▶ Instruction 1
Could you reproduce the passage on spoons below from "Really, the only" to "myself for mine.", replacing "Galileo" with "Copernicus"?

▶ Text section
Now you’re mad because this is his fault too but you’re too tired to fight out loud and so you have the argument in your mind, but it doesn’t go well because you’re too tired to defend yourself even in your head, and the critical internal voices take over and you’re too tired not to believe them. Then you get more depressed and the next day you wake up with even fewer spoons and so you try to make spoons out of caffeine and willpower but that never really works. The only thing that does work is realizing that your lack of spoons is not your fault, and to remind yourself of that fact over and over as you compare your fucked-up life to everyone else’s just-as-fucked-up-but-not-as-noticeably-to-outsiders lives.

Really, the only people you should be comparing yourself to would be people who make you feel better by comparison. For instance, people who are in comas, because those people have no spoons at all and you don’t see anyone judging them. Personally, I always compare myself to Galileo because everyone knows he’s fantastic, but he has no spoons at all because he’s dead. So technically I’m better than Galileo because all I’ve done is take a shower and already I’ve accomplished more than him today. If we were having a competition I’d have beaten him in daily accomplishments every damn day of my life. But I’m not gloating because Galileo can’t control his current spoon supply any more than I can, and if Galileo couldn’t figure out how to keep his dwindling spoon supply I think it’s pretty unfair of me to judge myself for mine.

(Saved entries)

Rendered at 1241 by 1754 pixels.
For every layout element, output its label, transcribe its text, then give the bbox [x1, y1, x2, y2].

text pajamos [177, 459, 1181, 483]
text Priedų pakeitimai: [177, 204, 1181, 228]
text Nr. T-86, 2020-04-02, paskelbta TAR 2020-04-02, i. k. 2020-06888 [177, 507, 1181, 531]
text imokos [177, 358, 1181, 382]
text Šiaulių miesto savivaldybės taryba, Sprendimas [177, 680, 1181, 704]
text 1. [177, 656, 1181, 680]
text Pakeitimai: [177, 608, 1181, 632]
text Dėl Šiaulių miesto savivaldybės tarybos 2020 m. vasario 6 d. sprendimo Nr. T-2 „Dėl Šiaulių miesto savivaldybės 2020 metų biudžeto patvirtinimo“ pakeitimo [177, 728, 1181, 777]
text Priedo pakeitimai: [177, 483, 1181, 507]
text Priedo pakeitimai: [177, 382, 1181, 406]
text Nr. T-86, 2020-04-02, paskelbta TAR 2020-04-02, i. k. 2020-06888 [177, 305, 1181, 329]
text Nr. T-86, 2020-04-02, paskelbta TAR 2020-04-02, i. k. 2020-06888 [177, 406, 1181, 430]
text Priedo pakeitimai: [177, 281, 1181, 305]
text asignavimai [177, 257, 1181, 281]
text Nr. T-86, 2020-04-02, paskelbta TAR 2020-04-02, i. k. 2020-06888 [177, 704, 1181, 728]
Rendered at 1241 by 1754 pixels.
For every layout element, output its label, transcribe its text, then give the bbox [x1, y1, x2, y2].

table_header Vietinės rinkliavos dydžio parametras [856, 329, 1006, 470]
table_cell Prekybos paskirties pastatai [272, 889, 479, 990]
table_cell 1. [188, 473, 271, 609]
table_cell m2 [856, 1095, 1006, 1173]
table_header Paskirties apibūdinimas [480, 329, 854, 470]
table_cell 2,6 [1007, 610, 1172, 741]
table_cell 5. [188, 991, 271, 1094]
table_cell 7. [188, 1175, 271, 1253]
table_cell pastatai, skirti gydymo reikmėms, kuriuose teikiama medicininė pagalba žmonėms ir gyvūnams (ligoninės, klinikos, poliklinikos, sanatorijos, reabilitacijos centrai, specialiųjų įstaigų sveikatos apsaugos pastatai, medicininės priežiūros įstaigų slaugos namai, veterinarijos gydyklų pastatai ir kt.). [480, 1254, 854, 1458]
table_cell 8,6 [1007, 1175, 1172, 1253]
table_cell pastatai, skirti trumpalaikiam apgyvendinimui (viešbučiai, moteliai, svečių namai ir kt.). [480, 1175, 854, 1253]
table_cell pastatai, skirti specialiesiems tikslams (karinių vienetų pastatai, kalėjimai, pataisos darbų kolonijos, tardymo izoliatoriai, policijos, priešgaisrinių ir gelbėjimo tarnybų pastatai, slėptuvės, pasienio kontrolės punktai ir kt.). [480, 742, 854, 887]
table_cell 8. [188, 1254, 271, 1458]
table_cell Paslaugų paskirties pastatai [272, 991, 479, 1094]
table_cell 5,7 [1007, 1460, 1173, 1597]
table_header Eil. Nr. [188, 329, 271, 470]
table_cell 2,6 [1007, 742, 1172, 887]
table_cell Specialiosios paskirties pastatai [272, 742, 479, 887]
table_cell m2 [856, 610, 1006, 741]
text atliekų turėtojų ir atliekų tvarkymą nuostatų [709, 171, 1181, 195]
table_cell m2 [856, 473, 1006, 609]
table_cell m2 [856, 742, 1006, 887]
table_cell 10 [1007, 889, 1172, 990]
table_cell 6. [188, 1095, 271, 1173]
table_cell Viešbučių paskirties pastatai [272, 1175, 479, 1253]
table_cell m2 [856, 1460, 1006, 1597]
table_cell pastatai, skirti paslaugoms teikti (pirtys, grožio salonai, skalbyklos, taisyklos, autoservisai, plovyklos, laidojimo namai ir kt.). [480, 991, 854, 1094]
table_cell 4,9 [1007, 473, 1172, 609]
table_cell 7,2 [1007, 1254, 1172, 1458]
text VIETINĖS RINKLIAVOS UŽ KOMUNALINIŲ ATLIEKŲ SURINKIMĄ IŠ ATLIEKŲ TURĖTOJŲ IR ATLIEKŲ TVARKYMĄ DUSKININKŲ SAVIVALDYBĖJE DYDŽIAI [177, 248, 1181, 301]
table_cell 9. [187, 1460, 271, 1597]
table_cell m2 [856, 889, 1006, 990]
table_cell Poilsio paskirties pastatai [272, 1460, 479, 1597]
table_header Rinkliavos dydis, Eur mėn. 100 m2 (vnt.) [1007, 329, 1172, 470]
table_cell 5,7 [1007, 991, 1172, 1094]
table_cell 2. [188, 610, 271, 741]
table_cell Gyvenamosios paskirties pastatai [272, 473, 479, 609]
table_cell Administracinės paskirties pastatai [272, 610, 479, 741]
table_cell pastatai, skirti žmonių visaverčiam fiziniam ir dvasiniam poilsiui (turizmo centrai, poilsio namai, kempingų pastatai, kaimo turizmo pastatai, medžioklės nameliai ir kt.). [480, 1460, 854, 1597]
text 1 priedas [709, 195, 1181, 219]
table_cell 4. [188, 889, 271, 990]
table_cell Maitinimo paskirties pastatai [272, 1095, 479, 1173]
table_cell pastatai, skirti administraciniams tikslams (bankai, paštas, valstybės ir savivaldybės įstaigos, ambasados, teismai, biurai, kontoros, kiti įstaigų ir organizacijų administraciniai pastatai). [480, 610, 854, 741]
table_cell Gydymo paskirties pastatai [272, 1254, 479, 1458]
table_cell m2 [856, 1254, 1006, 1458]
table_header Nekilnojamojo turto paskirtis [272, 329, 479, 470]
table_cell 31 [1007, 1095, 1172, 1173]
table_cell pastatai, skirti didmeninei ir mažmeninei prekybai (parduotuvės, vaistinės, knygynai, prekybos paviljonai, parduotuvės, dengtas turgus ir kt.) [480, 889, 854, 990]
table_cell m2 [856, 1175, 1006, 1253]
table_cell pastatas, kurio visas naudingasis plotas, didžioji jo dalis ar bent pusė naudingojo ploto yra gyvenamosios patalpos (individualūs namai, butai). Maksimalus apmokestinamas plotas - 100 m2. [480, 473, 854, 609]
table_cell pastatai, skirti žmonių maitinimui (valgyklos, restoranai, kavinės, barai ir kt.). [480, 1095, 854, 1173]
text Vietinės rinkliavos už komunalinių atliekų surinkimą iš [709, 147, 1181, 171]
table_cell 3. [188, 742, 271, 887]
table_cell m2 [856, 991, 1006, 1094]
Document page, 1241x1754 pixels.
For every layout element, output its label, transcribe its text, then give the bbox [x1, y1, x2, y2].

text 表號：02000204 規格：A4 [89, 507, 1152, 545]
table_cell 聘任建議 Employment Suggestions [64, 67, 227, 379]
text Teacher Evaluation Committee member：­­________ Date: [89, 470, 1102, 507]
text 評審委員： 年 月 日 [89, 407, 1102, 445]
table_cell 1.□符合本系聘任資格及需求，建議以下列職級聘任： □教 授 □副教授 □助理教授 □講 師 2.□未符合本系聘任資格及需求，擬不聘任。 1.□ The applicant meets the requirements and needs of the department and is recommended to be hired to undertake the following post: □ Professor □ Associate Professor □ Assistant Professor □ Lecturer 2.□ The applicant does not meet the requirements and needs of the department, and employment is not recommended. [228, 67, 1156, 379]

▶ Instruction 2
How many lines of the records contain the string "centrai", with case counting? Give only the number.

▶ Output 1
Really, the only people you should be comparing yourself to would be people who make you feel better by comparison. For instance, people who are in comas, because those people have no spoons at all and you don’t see anyone judging them. Personally, I always compare myself to Copernicus because everyone knows he’s fantastic, but he has no spoons at all because he’s dead. So technically I’m better than Copernicus because all I’ve done is take a shower and already I’ve accomplished more than him today. If we were having a competition I’d have beaten him in daily accomplishments every damn day of my life. But I’m not gloating because Copernicus can’t control his current spoon supply any more than I can, and if Copernicus couldn’t figure out how to keep his dwindling spoon supply I think it’s pretty unfair of me to judge myself for mine.

▶ Output 2
2